Merlin’in Ayartılması
Edward Burne-Jones, genellikle Raphelite öncesi akımında değerlendirilir. Ne var ki çalışmalarında Sembolizm kadar Estetizmden unsurlar da kullanır. Burne-Jones’un tabloları, Avrupa boyunca Sembolist sanatçılara ilham kaynağı olmuş, onu bu akımın öncüsü hâline getirmiştir.
The Beguiling of Merlin, Merlin ve Nimue hikayesinin zirve anını betimlemekte. Genç kadın, büyücünün altında eğitim görmüş, büyü sanatının sırlarını öğrenmiştir. Merlin ona aşıkken, Nimue ona ihanet eder. Merlin’in büyü kitabını çalarak onu bir ağaca hapseder.
Bir başka femme fatale fakat bu seferki bir büyücü. Victoria dönemi insanlarına göre büyücüler, eğitim görmüş kadını temsil ederdi.
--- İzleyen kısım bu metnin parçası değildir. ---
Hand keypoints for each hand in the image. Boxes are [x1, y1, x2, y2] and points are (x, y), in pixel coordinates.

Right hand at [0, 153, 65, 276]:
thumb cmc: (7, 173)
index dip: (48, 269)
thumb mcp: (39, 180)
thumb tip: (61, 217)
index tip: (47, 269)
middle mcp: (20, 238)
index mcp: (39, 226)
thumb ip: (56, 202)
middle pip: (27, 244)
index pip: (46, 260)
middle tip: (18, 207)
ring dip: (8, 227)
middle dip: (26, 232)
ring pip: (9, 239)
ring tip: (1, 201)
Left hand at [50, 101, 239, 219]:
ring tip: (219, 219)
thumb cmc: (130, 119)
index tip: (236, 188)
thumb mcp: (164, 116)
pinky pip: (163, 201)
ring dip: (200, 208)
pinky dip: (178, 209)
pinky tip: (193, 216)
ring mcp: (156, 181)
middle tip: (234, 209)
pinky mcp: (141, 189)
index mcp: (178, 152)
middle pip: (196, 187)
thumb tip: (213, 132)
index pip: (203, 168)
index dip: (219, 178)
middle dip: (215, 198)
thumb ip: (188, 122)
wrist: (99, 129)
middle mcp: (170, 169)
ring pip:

Nimue gibi öyküleri, eğitilmiş bir kadının topluma karşı oluşturduğu tehditleri göstermek için kullanmışlardır.
Laus Veneris
Burne-Jones’un bir başka çalışması da Alman destanı olan Tannhäuser’den uyarlanmıştır. Destana göre şövalye Tannhäuser, Venusberg’de Venüs’ü evinde bulmuş ve kendini dünyevi zevklerden oluşan bir hayata bırakmış. Daha sonra bunun pişmanlığı ile günah çıkartmak için Roma’ya gitmiş. Papa onunla dalga geçerek ona ‘affedilme şansının papalığın çiçek açması kadar olduğunu’ söylemiş. Şövalye harap halde Venüs’e geri dönmüş. Nasıl olduysa üç gün sonra papalığın mucizevi bir biçimde çiçek açtığının haberi gelmiş. Hemen bir arama grubu kurulmuş ama çok geç kalmışlar, Tannhäuser’den bir daha haber alınamamış.
Tablonun Latince ismi ‘Venüs’ten Övgü’ anlamına gelir. Bu çalışmada Burne-Jones, şatafatlı ve şehvetli bir hava yaratmıştır. Tabloda Venüs, dört müzisyen tarafından eğlendirilirken yorgun bir hâlde dinlenir vaziyette resmedilmiş. Çevresini seyrederken dalgınca elini saçlarından geçiriyor. Müzisyenlerin hemen arkasında, açık pencereden askerlerin Tannhäuser’i nafile arayışını görebiliyoruz.